If the sewage also contains waste from these factories it could have much worse repercussions for the farmland. 

Since the sewage has become an issue the village council has also contacted the governor in Nablus to try resolve the issue.

This is not the first problem Sebastiya has encountered with the nearby settlement of Shavei Shomron.  In 2001 settlers destroyed more than 200 of the villagers’ olive trees, and in 2006 a fence was constructed by the settlers, preventing farmers from reaching their land.

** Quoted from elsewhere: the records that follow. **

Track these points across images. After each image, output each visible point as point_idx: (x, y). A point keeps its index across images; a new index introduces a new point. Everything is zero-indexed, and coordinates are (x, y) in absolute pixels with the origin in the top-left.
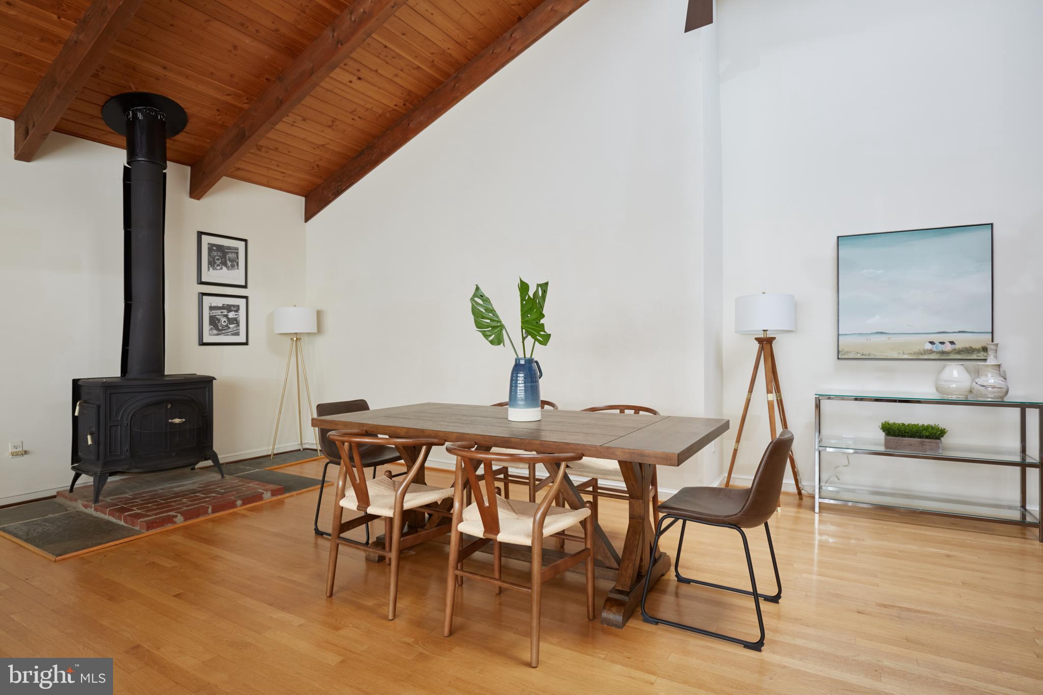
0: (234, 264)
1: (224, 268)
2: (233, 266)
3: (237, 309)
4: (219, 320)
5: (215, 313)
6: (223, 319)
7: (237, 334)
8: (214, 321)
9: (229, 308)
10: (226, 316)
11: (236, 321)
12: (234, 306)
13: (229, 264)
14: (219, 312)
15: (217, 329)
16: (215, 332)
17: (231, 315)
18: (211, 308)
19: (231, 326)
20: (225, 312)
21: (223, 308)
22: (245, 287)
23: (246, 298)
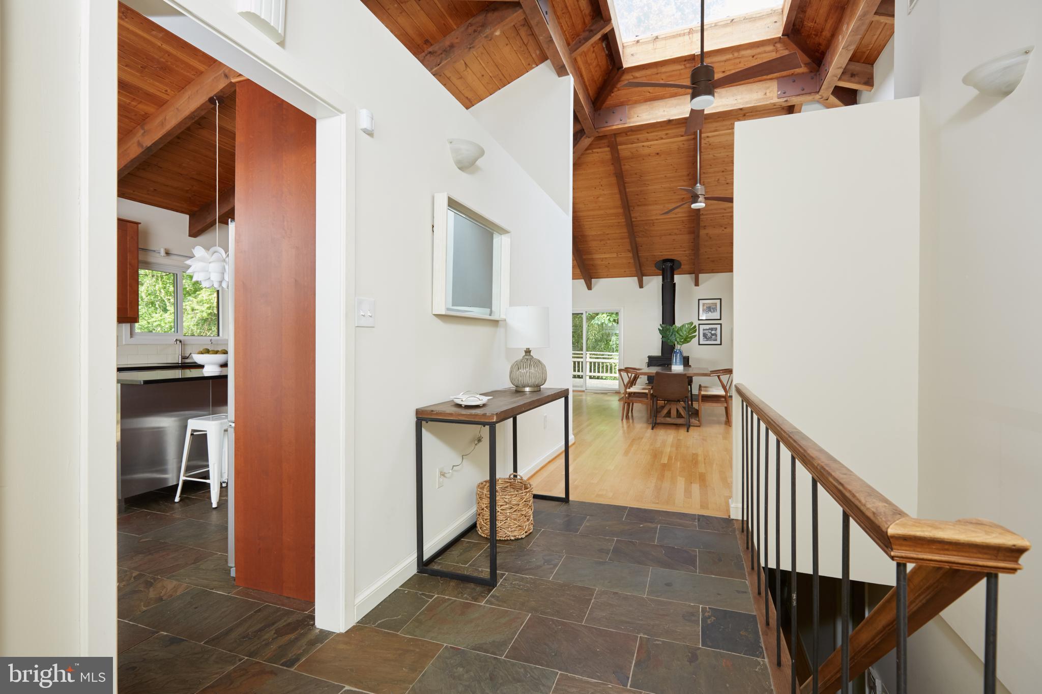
0: (715, 310)
1: (710, 313)
2: (714, 311)
3: (716, 329)
4: (707, 335)
5: (705, 331)
6: (709, 334)
7: (716, 340)
8: (705, 335)
9: (712, 329)
10: (711, 333)
11: (715, 335)
12: (714, 328)
13: (712, 310)
14: (707, 331)
15: (707, 338)
16: (705, 339)
17: (713, 332)
18: (704, 330)
19: (713, 337)
20: (710, 331)
21: (709, 329)
22: (720, 319)
23: (721, 324)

However the fence has now been removed.

The lands of Sebastiya are some of the most evidently historic within the West Bank.  Roman ruins situated within the village date back to thousands of years.

These historical ruins bring many tourists to the village but due to the situation of the area the potential of the tourism industry here cannot be reached.  

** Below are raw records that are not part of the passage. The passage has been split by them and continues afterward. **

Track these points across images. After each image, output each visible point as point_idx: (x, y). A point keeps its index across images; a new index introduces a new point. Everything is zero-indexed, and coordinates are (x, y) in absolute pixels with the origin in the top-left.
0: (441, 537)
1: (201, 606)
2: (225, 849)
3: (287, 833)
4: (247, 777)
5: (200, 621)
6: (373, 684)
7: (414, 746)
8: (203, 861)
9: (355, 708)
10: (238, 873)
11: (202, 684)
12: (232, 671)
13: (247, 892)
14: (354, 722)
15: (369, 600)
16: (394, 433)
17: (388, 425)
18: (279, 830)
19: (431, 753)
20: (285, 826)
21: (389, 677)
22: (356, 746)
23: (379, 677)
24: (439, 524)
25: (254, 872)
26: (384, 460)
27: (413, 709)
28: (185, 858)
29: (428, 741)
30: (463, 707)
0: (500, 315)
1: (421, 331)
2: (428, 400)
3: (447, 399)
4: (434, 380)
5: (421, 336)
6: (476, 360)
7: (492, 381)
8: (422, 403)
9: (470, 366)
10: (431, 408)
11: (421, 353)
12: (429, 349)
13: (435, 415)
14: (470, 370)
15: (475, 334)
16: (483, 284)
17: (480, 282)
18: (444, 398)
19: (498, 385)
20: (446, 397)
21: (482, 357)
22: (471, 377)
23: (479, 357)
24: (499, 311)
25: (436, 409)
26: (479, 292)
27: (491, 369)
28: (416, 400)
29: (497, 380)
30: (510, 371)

“Sebastiya in 1965 was number one for tourists in the Middle East,” Ahmed Kayed said. “But now not so many tourists have been coming because of the situation here.”

The ruins are located within land designated as Area C.  No further excavations can be made within the area and local businesses are struggling to operate.  

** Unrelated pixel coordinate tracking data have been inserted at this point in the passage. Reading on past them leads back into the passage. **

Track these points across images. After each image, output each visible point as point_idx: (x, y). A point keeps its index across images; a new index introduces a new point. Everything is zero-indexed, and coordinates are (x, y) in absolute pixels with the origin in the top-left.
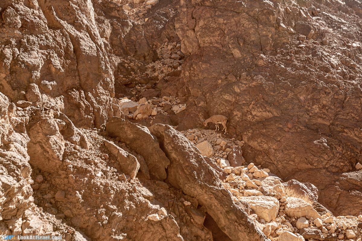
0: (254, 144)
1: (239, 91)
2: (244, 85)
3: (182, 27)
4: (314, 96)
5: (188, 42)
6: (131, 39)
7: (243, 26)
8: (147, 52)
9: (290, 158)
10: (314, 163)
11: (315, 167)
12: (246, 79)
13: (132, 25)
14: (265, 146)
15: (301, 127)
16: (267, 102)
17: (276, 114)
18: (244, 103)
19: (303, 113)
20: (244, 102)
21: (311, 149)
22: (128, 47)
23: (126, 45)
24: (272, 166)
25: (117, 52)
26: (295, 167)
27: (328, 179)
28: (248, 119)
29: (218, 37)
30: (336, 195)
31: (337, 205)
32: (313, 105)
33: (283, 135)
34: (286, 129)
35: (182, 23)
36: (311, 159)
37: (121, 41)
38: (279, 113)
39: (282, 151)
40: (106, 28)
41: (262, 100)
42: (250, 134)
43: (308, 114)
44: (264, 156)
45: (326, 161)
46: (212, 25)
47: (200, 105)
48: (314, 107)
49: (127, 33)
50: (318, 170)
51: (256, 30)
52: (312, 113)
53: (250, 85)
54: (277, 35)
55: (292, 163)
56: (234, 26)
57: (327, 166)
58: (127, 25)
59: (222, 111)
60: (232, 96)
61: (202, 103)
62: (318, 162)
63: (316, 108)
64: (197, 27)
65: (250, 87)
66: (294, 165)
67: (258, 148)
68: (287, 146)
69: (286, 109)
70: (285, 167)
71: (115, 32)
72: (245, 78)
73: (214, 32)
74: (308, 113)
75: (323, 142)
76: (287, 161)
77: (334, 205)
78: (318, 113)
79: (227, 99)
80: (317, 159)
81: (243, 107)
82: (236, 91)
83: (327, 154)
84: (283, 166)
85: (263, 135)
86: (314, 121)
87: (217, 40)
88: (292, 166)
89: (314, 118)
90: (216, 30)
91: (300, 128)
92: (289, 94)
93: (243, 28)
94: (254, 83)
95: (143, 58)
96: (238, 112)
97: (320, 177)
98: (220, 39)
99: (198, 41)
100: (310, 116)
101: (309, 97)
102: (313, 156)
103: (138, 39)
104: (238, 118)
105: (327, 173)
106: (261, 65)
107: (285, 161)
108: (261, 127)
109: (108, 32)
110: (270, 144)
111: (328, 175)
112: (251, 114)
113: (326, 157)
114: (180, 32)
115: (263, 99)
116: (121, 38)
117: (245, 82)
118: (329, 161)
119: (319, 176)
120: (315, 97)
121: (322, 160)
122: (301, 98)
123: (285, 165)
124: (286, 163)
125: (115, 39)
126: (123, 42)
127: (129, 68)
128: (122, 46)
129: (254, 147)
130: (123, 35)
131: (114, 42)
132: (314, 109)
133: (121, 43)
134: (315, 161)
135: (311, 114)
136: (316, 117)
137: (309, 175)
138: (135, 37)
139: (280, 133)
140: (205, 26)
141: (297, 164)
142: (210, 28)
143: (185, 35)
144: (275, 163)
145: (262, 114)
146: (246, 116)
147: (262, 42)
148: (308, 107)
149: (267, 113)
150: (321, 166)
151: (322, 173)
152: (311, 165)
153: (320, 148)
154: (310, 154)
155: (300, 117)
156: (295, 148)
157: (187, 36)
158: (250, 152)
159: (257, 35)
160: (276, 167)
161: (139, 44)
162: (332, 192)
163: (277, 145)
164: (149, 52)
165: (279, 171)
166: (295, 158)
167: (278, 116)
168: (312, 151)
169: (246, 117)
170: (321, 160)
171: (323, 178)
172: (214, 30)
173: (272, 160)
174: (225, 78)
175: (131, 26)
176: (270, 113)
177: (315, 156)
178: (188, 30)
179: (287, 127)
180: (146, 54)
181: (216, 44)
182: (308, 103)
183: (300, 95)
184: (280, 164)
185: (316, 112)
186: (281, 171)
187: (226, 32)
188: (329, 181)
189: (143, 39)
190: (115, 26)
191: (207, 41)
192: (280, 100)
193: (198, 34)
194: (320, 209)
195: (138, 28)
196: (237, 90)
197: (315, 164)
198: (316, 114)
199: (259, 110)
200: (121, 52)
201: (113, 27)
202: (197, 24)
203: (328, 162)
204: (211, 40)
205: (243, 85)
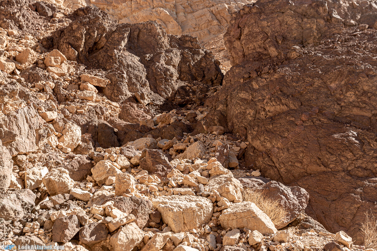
0: (257, 144)
1: (258, 87)
2: (264, 80)
3: (230, 39)
4: (349, 80)
5: (235, 53)
6: (201, 66)
7: (287, 24)
8: (214, 76)
9: (297, 158)
10: (330, 164)
11: (330, 170)
12: (268, 72)
13: (204, 53)
14: (268, 145)
15: (323, 120)
16: (284, 94)
17: (292, 107)
18: (259, 100)
19: (331, 103)
20: (260, 98)
21: (328, 145)
22: (197, 73)
23: (196, 71)
24: (272, 171)
25: (185, 78)
26: (303, 170)
27: (346, 185)
28: (262, 116)
29: (261, 41)
30: (352, 208)
31: (352, 224)
32: (346, 92)
33: (292, 129)
34: (299, 122)
35: (230, 35)
36: (327, 158)
37: (190, 68)
38: (297, 106)
39: (288, 150)
40: (173, 57)
41: (279, 92)
42: (255, 133)
43: (338, 104)
44: (265, 158)
45: (350, 162)
46: (255, 30)
47: (218, 109)
48: (348, 94)
49: (198, 61)
50: (334, 173)
51: (299, 24)
52: (345, 103)
53: (272, 79)
54: (326, 27)
55: (299, 165)
56: (278, 27)
57: (349, 168)
58: (198, 53)
59: (236, 112)
60: (249, 93)
61: (221, 106)
62: (336, 162)
63: (351, 96)
64: (242, 35)
65: (271, 81)
66: (302, 167)
67: (261, 148)
68: (295, 143)
69: (309, 100)
70: (288, 171)
71: (184, 60)
72: (266, 72)
73: (257, 37)
74: (340, 102)
75: (349, 136)
76: (292, 162)
77: (348, 223)
78: (354, 101)
79: (243, 97)
80: (335, 159)
81: (258, 103)
82: (254, 87)
83: (351, 152)
84: (286, 169)
85: (268, 131)
86: (347, 112)
87: (260, 45)
88: (298, 169)
89: (347, 109)
90: (258, 34)
91: (320, 121)
92: (315, 82)
93: (286, 26)
94: (276, 76)
95: (211, 82)
96: (250, 110)
97: (333, 183)
98: (263, 43)
99: (244, 50)
100: (341, 107)
101: (343, 83)
102: (329, 155)
103: (207, 65)
104: (251, 116)
105: (347, 178)
106: (293, 57)
107: (290, 163)
108: (268, 122)
109: (177, 60)
110: (274, 142)
111: (347, 180)
112: (264, 110)
113: (349, 155)
114: (228, 44)
115: (281, 91)
116: (190, 66)
117: (266, 77)
118: (353, 161)
119: (333, 181)
120: (350, 82)
121: (343, 159)
122: (331, 85)
123: (289, 168)
124: (291, 165)
125: (184, 66)
126: (192, 69)
127: (190, 90)
128: (190, 72)
129: (257, 149)
130: (193, 63)
131: (183, 69)
132: (348, 97)
133: (190, 70)
134: (332, 161)
135: (343, 104)
136: (351, 106)
137: (320, 180)
138: (205, 63)
139: (289, 127)
140: (249, 33)
141: (306, 166)
142: (253, 33)
143: (232, 46)
144: (277, 165)
145: (276, 108)
146: (259, 113)
147: (304, 36)
148: (340, 95)
149: (281, 106)
150: (340, 168)
151: (338, 177)
152: (324, 166)
153: (342, 143)
154: (325, 152)
155: (325, 108)
156: (306, 145)
157: (234, 48)
158: (252, 154)
159: (300, 30)
160: (278, 171)
161: (208, 69)
162: (347, 204)
163: (282, 143)
164: (217, 76)
165: (281, 177)
166: (303, 157)
167: (296, 108)
168: (329, 148)
169: (260, 115)
170: (341, 160)
171: (338, 184)
172: (257, 35)
173: (274, 163)
174: (248, 76)
175: (202, 54)
176: (285, 106)
177: (332, 154)
178: (234, 41)
179: (301, 120)
180: (214, 78)
181: (258, 49)
182: (341, 90)
183: (331, 82)
184: (282, 166)
185: (351, 101)
186: (283, 176)
187: (269, 34)
188: (346, 188)
189: (213, 64)
190: (185, 55)
191: (251, 47)
192: (303, 90)
193: (243, 42)
194: (305, 224)
195: (209, 56)
196: (256, 86)
197: (331, 166)
198: (351, 103)
199: (272, 104)
200: (189, 78)
201: (183, 56)
202: (242, 32)
203: (352, 163)
204: (254, 46)
205: (262, 80)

Currently several buildings around the ruins have demolition and eviction orders placed upon them by the Israeli authorities.  This includes a café and souvenir shop.

On occasion, access to the ruins is completely prohibited to residents of the village and visitors by the Israeli military.  According to the municipality this occurs when the settlers are visiting the site.

The village of Sebastiya is currently trying to organise a peaceful protest against the destruction of their land.